If given specific instructions, generative AI chatbots can suggest lines of code that programmers can run and test. But data experts warn there are still clear limitations.
“It is very helpful and does speed things up a lot, but you should know what an answer should look like for it to work,” says Edward Rushton, data scientist and co-founder of the Efficient Data Group consultancy.
He says there is a lot of trial and error, so understanding how to fix what the AI has generated is crucial. “It does just get stuff wrong, and it does just make stuff up. It will invent a function that doesn’t exist, it all looks perfectly plausible, but it is not correct and won’t work,” he warns.
Archana Vaidheeswaran, a data product manager at the non-profit Women Who Code, used ChatGPT to build a Google Chrome extension tool that helps non-native English speakers translate text and adjust the tone to a more natural conversational style. OpenAI’s chatbot generated the code for the front end of the product, the part that users can see and interact with, while Vaidheeswaran wrote the background technology.
“ChatGPT can write something very specific, then you have to work with it,” she says.
Matt Shumer, chief executive and co-founder of Otherside AI, a start-up with a product for writing emails, says his staff use AI to assist with programming and that a large portion of the company’s code has been written this way. “It’s not technically a requirement, but I doubt anyone who wasn’t using it would be able to keep up with the rest of the team,” he says.
However, he highlights the need for experienced engineers to judge and validate the AI’s results and “coax” out the correct answers. “AI has profoundly transformed the role of coders. Instead of focusing solely on manual coding, they now spend more time defining the problem, designing the structure and directing AI to do the heavy lifting,” he says, adding that it frees up staff from “mundane tasks”.
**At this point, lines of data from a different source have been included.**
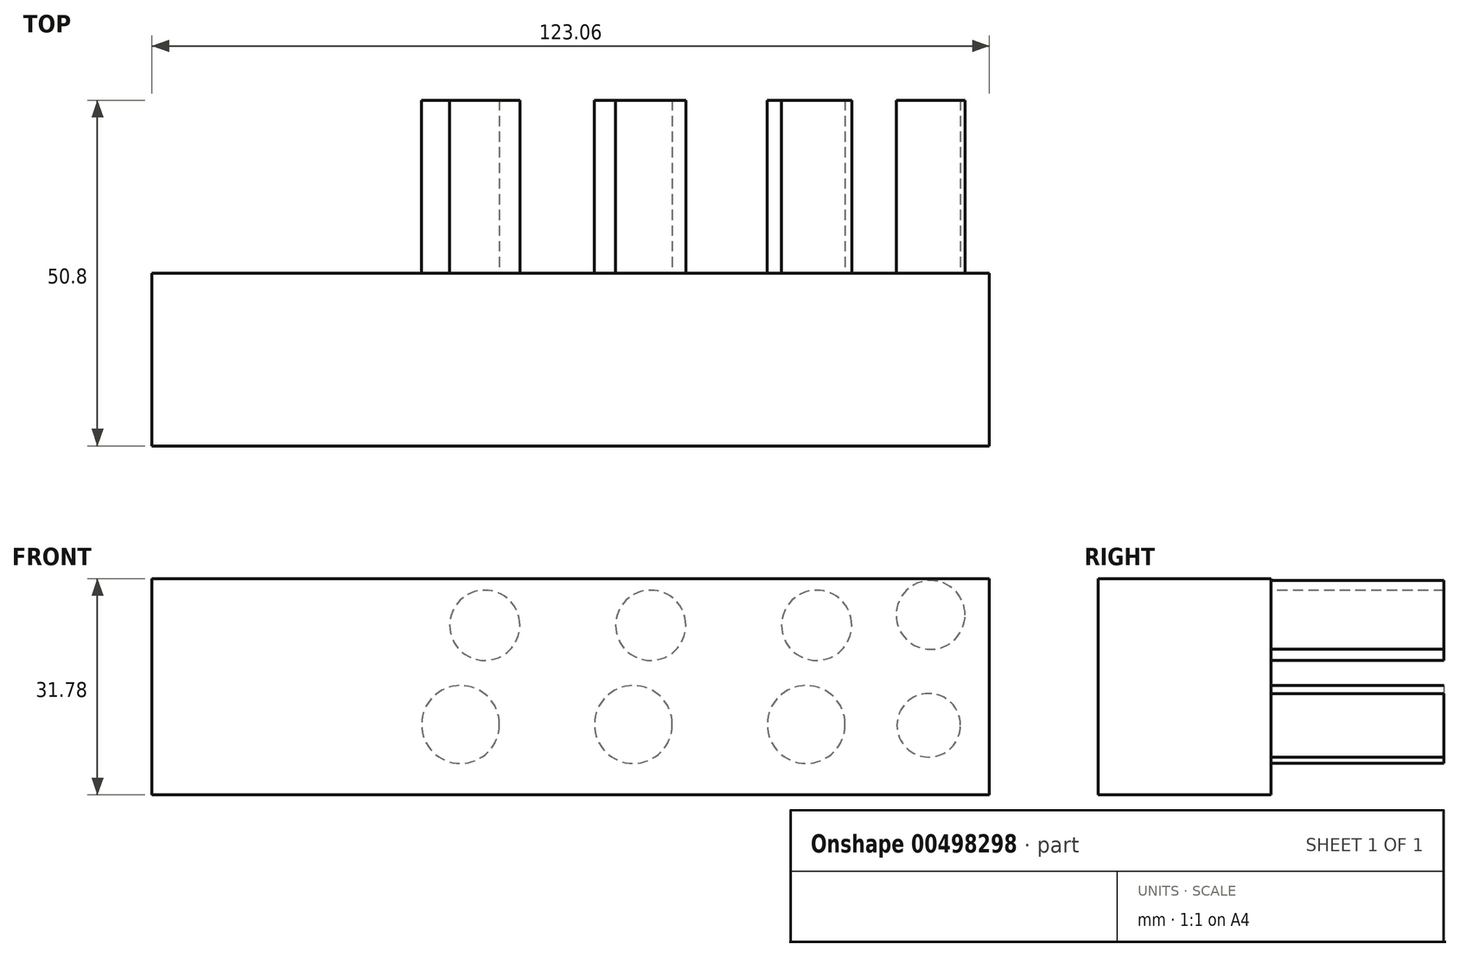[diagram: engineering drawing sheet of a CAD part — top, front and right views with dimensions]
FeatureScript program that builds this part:
annotation { "Feature Type Name" : "Feature", "Feature Type Description" : "" }
export const myFeature = defineFeature(function(context is Context, id is Id, definition is map)
    precondition{}
    {
        {
            var Q0;
            Q0=qCreatedBy(makeId("Front.planeOp"),FACE);
            var sketch = newSketch(context, id + "F0", { "sketchPlane" : qUnion([Q0])});
            skLineSegment(sketch, "E0.bottom", {"start": v(-64.24, 37.62) * mm, "end": v(58.82, 37.62) * mm});
            skLineSegment(sketch, "E0.top", {"start": v(-64.24, 69.4) * mm, "end": v(58.82, 69.4) * mm});
            skLineSegment(sketch, "E0.left", {"start": v(-64.24, 37.62) * mm, "end": v(-64.24, 69.4) * mm});
            skLineSegment(sketch, "E0.right", {"start": v(58.82, 37.62) * mm, "end": v(58.82, 69.4) * mm});
            skSolve(sketch);
        }
        {
            var Q0;
            Q0 = qSketchRegion(id + "F0", true);
            extrude(context, id + "F1", {"entities" : qUnion([Q0]), "depth" : 25.4 * mm});
        }
        {
            var Q0;
            Q0=makeQuery(id+"F1.opExtrude","CAP_FACE",FACE,{"disambiguationData":[OSD([sQuery(id+"F0.wireOp",EDGE,"E0.bottom"),sQuery(id+"F0.wireOp",EDGE,"E0.top"),sQuery(id+"F0.wireOp",EDGE,"E0.left"),sQuery(id+"F0.wireOp",EDGE,"E0.right")])],"isStart":true});
            var sketch = newSketch(context, id + "F2", { "sketchPlane" : qUnion([Q0])});
            skCircle(sketch, "E1", {"center": v(-50.2, 64.07) * mm, "radius": 5.06 * mm});
            skSolve(sketch);
        }
        {
            var Q0;
            Q0=makeQuery(id+"F2.imprint","IMPRINT",FACE,{"disambiguationData":[TD([[makeQuery(id+"F2.imprint","IMPRINT",EDGE,{"derivedFrom":sQuery(id+"F2.wireOp",EDGE,"E1")}),1.0]])]});
            var Q1;
            Q1=sQuery(id+"F2.wireOp",EDGE,"E1");
            extrude(context, id + "F3", {"entities" : qUnion([Q0]), "surfaceEntities" : qUnion([Q1]), "depth" : 25.4 * mm});
        }
        {
            var Q0;
            Q0=makeQuery(id+"F1.opExtrude","CAP_FACE",FACE,{"disambiguationData":[OSD([sQuery(id+"F0.wireOp",EDGE,"E0.bottom"),sQuery(id+"F0.wireOp",EDGE,"E0.top"),sQuery(id+"F0.wireOp",EDGE,"E0.left"),sQuery(id+"F0.wireOp",EDGE,"E0.right")])],"isStart":true});
            var sketch = newSketch(context, id + "F4", { "sketchPlane" : qUnion([Q0])});
            skCircle(sketch, "E2", {"center": v(-49.9, 47.86) * mm, "radius": 4.67 * mm});
            skSolve(sketch);
        }
        {
            var Q0;
            Q0=makeQuery(id+"F4.imprint","IMPRINT",FACE,{"disambiguationData":[TD([[makeQuery(id+"F4.imprint","IMPRINT",EDGE,{"derivedFrom":sQuery(id+"F4.wireOp",EDGE,"E2")}),1.0]])]});
            var Q1;
            Q1 = qSketchRegion(id + "F6", true);
            extrude(context, id + "F5", {"entities" : qUnion([Q0, Q1]), "operationType" : NewBodyOperationType.ADD, "depth" : 25.4 * mm});
        }
        {
            var Q0;
            Q0=makeQuery(id+"F1.opExtrude","CAP_FACE",FACE,{"disambiguationData":[OSD([sQuery(id+"F0.wireOp",EDGE,"E0.bottom"),sQuery(id+"F0.wireOp",EDGE,"E0.top"),sQuery(id+"F0.wireOp",EDGE,"E0.left"),sQuery(id+"F0.wireOp",EDGE,"E0.right")])],"isStart":true});
            var sketch = newSketch(context, id + "F6", { "sketchPlane" : qUnion([Q0])});
            skCircle(sketch, "E3", {"center": v(-31.9, 47.97) * mm, "radius": 5.72 * mm});
            skCircle(sketch, "E4.1.0.0", {"center": v(-6.5, 47.97) * mm, "radius": 5.72 * mm});
            skCircle(sketch, "E4.2.0.0", {"center": v(18.9, 47.97) * mm, "radius": 5.72 * mm});
            skLineSegment(sketch, "E4.direction1", {"start": v(-31.9, 47.97) * mm, "end": v(-6.5, 47.97) * mm, "construction": true});
            skSolve(sketch);
        }
        {
            var Q0;
            Q0=makeQuery(id+"F6.imprint","IMPRINT",FACE,{"disambiguationData":[TD([[makeQuery(id+"F6.imprint","IMPRINT",EDGE,{"derivedFrom":sQuery(id+"F6.wireOp",EDGE,"E3")}),1.0]])]});
            var Q1;
            Q1=makeQuery(id+"F6.imprint","IMPRINT",FACE,{"disambiguationData":[TD([[makeQuery(id+"F6.imprint","IMPRINT",EDGE,{"derivedFrom":sQuery(id+"F6.wireOp",EDGE,"E4.1.0.0")}),1.0]])]});
            var Q2;
            Q2=makeQuery(id+"F6.imprint","IMPRINT",FACE,{"disambiguationData":[TD([[makeQuery(id+"F6.imprint","IMPRINT",EDGE,{"derivedFrom":sQuery(id+"F6.wireOp",EDGE,"E4.2.0.0")}),1.0]])]});
            var Q3;
            Q3=sQuery(id+"F6.wireOp",EDGE,"E3");
            var Q4;
            Q4=sQuery(id+"F6.wireOp",EDGE,"E4.1.0.0");
            var Q5;
            Q5=sQuery(id+"F6.wireOp",EDGE,"E4.2.0.0");
            extrude(context, id + "F7", {"entities" : qUnion([Q0, Q1, Q2]), "surfaceEntities" : qUnion([Q3, Q4, Q5]), "depth" : 25.4 * mm});
        }
        {
            var Q0;
            Q0=makeQuery(id+"F1.opExtrude","CAP_FACE",FACE,{"disambiguationData":[OSD([sQuery(id+"F0.wireOp",EDGE,"E0.bottom"),sQuery(id+"F0.wireOp",EDGE,"E0.top"),sQuery(id+"F0.wireOp",EDGE,"E0.left"),sQuery(id+"F0.wireOp",EDGE,"E0.right")])],"isStart":true});
            var sketch = newSketch(context, id + "F8", { "sketchPlane" : qUnion([Q0])});
            skCircle(sketch, "E5", {"center": v(-33.44, 62.54) * mm, "radius": 5.16 * mm});
            skCircle(sketch, "E6.1.0.0", {"center": v(-9.06, 62.54) * mm, "radius": 5.16 * mm});
            skCircle(sketch, "E6.2.0.0", {"center": v(15.33, 62.54) * mm, "radius": 5.16 * mm});
            skLineSegment(sketch, "E6.direction1", {"start": v(-33.44, 62.54) * mm, "end": v(-9.06, 62.54) * mm, "construction": true});
            skSolve(sketch);
        }
        {
            var Q0;
            Q0=makeQuery(id+"F8.imprint","IMPRINT",FACE,{"disambiguationData":[TD([[makeQuery(id+"F8.imprint","IMPRINT",EDGE,{"derivedFrom":sQuery(id+"F8.wireOp",EDGE,"E5")}),1.0]])]});
            var Q1;
            Q1=makeQuery(id+"F8.imprint","IMPRINT",FACE,{"disambiguationData":[TD([[makeQuery(id+"F8.imprint","IMPRINT",EDGE,{"derivedFrom":sQuery(id+"F8.wireOp",EDGE,"E6.1.0.0")}),1.0]])]});
            var Q2;
            Q2=makeQuery(id+"F8.imprint","IMPRINT",FACE,{"disambiguationData":[TD([[makeQuery(id+"F8.imprint","IMPRINT",EDGE,{"derivedFrom":sQuery(id+"F8.wireOp",EDGE,"E6.2.0.0")}),1.0]])]});
            var Q3;
            Q3=sQuery(id+"F8.wireOp",EDGE,"E6.1.0.0");
            var Q4;
            Q4=sQuery(id+"F8.wireOp",EDGE,"E5");
            var Q5;
            Q5=sQuery(id+"F8.wireOp",EDGE,"E6.2.0.0");
            extrude(context, id + "F9", {"entities" : qUnion([Q0, Q1, Q2]), "surfaceEntities" : qUnion([Q3, Q4, Q5]), "depth" : 25.4 * mm});
        }
    });
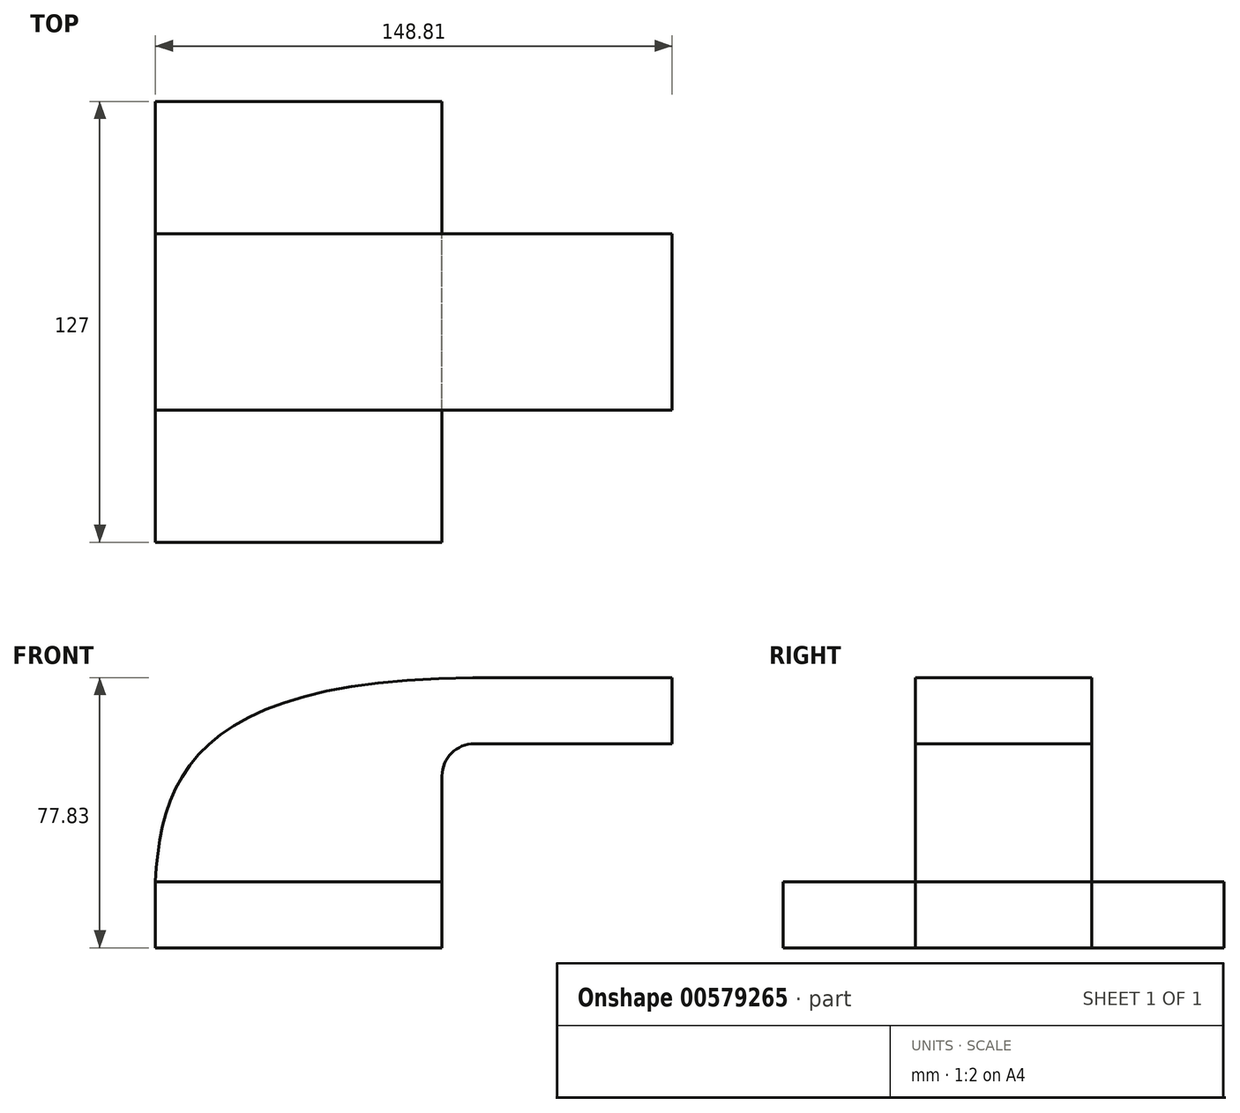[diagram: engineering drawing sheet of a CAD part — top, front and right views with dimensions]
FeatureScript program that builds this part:
annotation { "Feature Type Name" : "Feature", "Feature Type Description" : "" }
export const myFeature = defineFeature(function(context is Context, id is Id, definition is map)
    precondition{}
    {
        {
            var Q0;
            Q0=qCreatedBy(makeId("Front.planeOp"),FACE);
            var sketch = newSketch(context, id + "F0", { "sketchPlane" : qUnion([Q0])});
            skLineSegment(sketch, "E0.bottom", {"start": v(-41.28, -9.53) * mm, "end": v(41.28, -9.53) * mm});
            skLineSegment(sketch, "E0.top", {"start": v(-41.28, 9.52) * mm, "end": v(41.28, 9.52) * mm});
            skLineSegment(sketch, "E0.left", {"start": v(-41.27, -9.53) * mm, "end": v(-41.28, 9.52) * mm});
            skLineSegment(sketch, "E0.right", {"start": v(41.28, -9.53) * mm, "end": v(41.28, 9.52) * mm});
            skPoint(sketch, "E0.middle", {"position": v(0, 0) * mm});
            skLineSegment(sketch, "E1.bottom", {"start": v(69.43, 35.97) * mm, "end": v(145.63, 35.97) * mm});
            skLineSegment(sketch, "E1.top", {"start": v(69.43, 99.47) * mm, "end": v(145.63, 99.47) * mm});
            skLineSegment(sketch, "E1.left", {"start": v(69.43, 35.97) * mm, "end": v(69.43, 99.47) * mm});
            skLineSegment(sketch, "E1.right", {"start": v(145.63, 35.97) * mm, "end": v(145.63, 99.47) * mm});
            skPoint(sketch, "E1.middle", {"position": v(107.53, 67.72) * mm});
            skLineSegment(sketch, "E2", {"start": v(41.27, 9.52) * mm, "end": v(41.27, 40) * mm});
            skArc(sketch, "E3", {"start": v(41.27, 40) * mm, "mid": v(43.98, 46.55) * mm, "end": v(50.52, 49.25) * mm});
            skLineSegment(sketch, "E4", {"start": v(50.52, 49.25) * mm, "end": v(107.53, 49.25) * mm});
            skLineSegment(sketch, "E5.0", {"start": v(50.52, 68.3) * mm, "end": v(107.53, 68.3) * mm});
            skArc(sketch, "E5.1", {"start": v(22.22, 40) * mm, "mid": v(30.51, 60.02) * mm, "end": v(50.52, 68.3) * mm});
            skLineSegment(sketch, "E5.2", {"start": v(22.22, 9.52) * mm, "end": v(22.22, 40) * mm});
            skLineSegment(sketch, "E6", {"start": v(107.53, 99.47) * mm, "end": v(107.53, 35.97) * mm});
            skFitSpline(sketch, "E7", {"points": [v(-41.28, 9.53) * mm, v(50.52, 68.3) * mm], "startDerivative": vector(4.27, 94.71) * mm, "endDerivative": vector(234.6, 1.66) * mm});
            skSolve(sketch);
        }
        {
            var Q0;
            Q0=makeQuery(id+"F0.imprint","IMPRINT",FACE,{"disambiguationData":[TD([[makeQuery(id+"F0.imprint","IMPRINT",EDGE,{"derivedFrom":sQuery(id+"F0.wireOp",EDGE,"E0.bottom")}),1.0]])]});
            extrude(context, id + "F1", {"entities" : qUnion([Q0]), "endBound" : BoundingType.SYMMETRIC, "depth" : 127 * mm, "offsetDistance" : 25.4 * mm});
        }
        {
            var Q0;
            {var subQ0=sQuery(id+"F0.wireOp",EDGE,"E7");var subQ1=sQuery(id+"F0.wireOp",EDGE,"E5.1");var subQ3=makeQuery(id+"F0.imprint","INTERSECT",VERTEX,{"derivedFrom":[subQ1,subQ0]});Q0=makeQuery(id+"F0.imprint","IMPRINT",FACE,{"disambiguationData":[TD([[makeQuery(id+"F0.imprint","IMPRINT",EDGE,{"disambiguationData":[TD([[subQ3,-1.0]])],"derivedFrom":subQ1}),-1.0]])]});}
            var Q1;
            Q1=makeQuery(id+"F0.imprint","IMPRINT",FACE,{"disambiguationData":[TD([[makeQuery(id+"F0.imprint","IMPRINT",EDGE,{"derivedFrom":sQuery(id+"F0.wireOp",EDGE,"E0.bottom")}),1.0]])]});
            var Q2;
            {var subQ1=sQuery(id+"F0.wireOp",EDGE,"E2");Q2=makeQuery(id+"F0.imprint","IMPRINT",FACE,{"disambiguationData":[TD([[makeQuery(id+"F0.imprint","IMPRINT",EDGE,{"derivedFrom":subQ1}),1.0]])]});}
            var Q3;
            {var subQ0=sQuery(id+"F0.wireOp",EDGE,"E4");var subQ1=sQuery(id+"F0.wireOp",EDGE,"E1.left");var subQ2=makeQuery(id+"F0.imprint","INTERSECT",VERTEX,{"derivedFrom":[subQ1,subQ0]});Q3=makeQuery(id+"F0.imprint","IMPRINT",FACE,{"disambiguationData":[TD([[makeQuery(id+"F0.imprint","IMPRINT",EDGE,{"disambiguationData":[TD([[subQ2,-1.0]])],"derivedFrom":subQ1}),-1.0]])]});}
            extrude(context, id + "F2", {"entities" : qUnion([Q0, Q1, Q2, Q3]), "endBound" : BoundingType.SYMMETRIC, "depth" : 50.8 * mm, "offsetDistance" : 25.4 * mm});
        }
    });
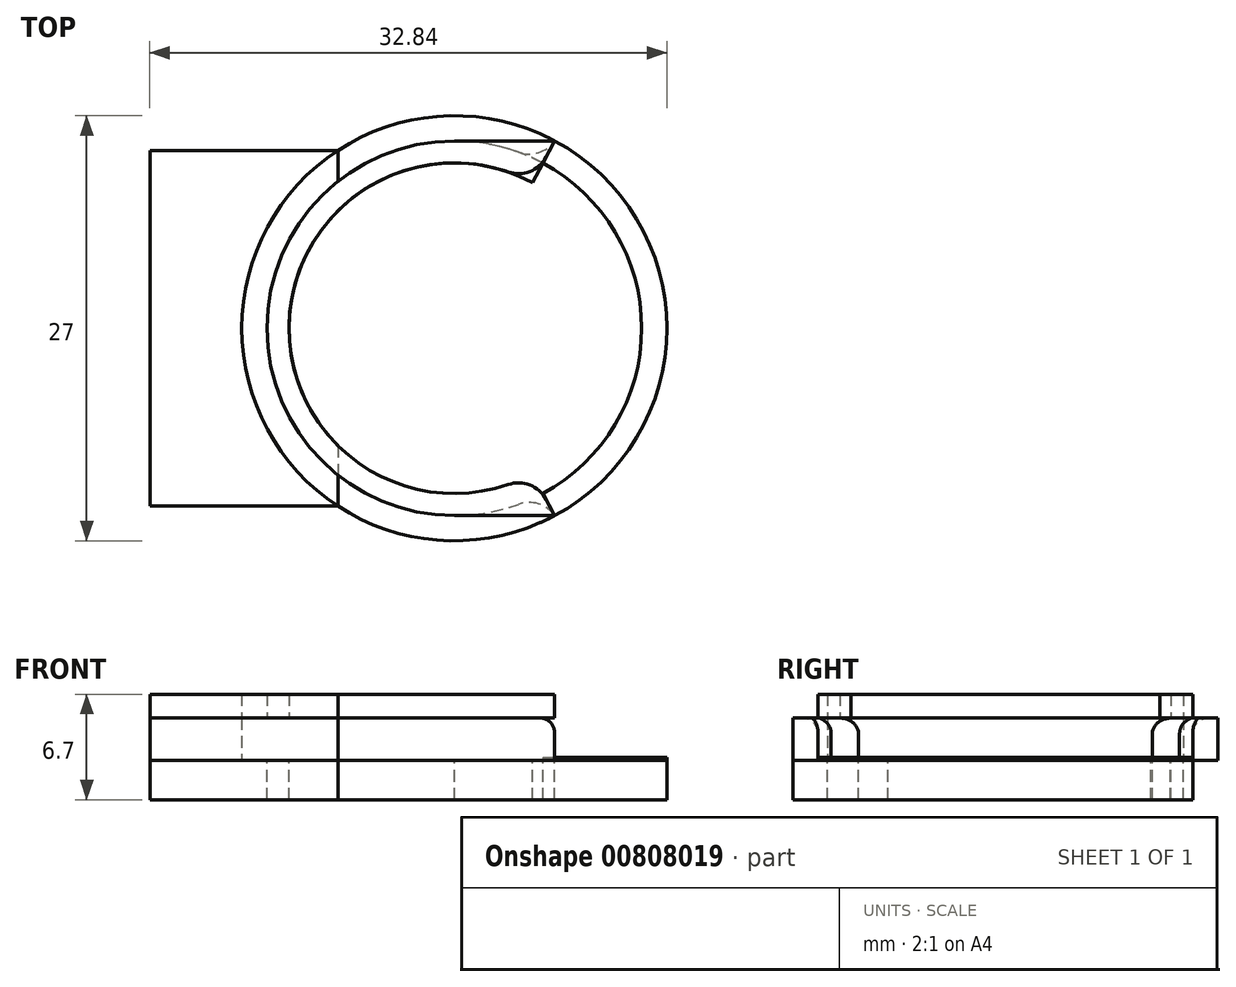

The British Computing Society says that as well as using generative AI tools to write code, it can be used to analyse existing code and search for errors or vulnerabilities hackers might exploit. It echoes the need for developers to review responses critically and consider how data input into generative AI systems may be used.
“The professionals have to understand the level of competence needed [when using AI] because they’re taking on a huge responsibility,” says Rashik Parmar, chief executive of the British Computing Society. “They need to understand the ethics of what they’re doing and have accountability if this thing screws up.”
As the needs of the code become more complex, the limitations of generative AI increase. A top executive at one large Silicon Valley-based company says they are looking closely at the potential for AI to boost its developers’ productivity, but it is “not efficient yet”. While it works well for simple coding, this executive says, it struggles with the complicated software architecture inside a large company.
Still, coding is one of the top areas in which companies are looking to implement generative AI.
“For many developers, generative AI will become the most valuable coding partner they will ever know,” according to KPMG.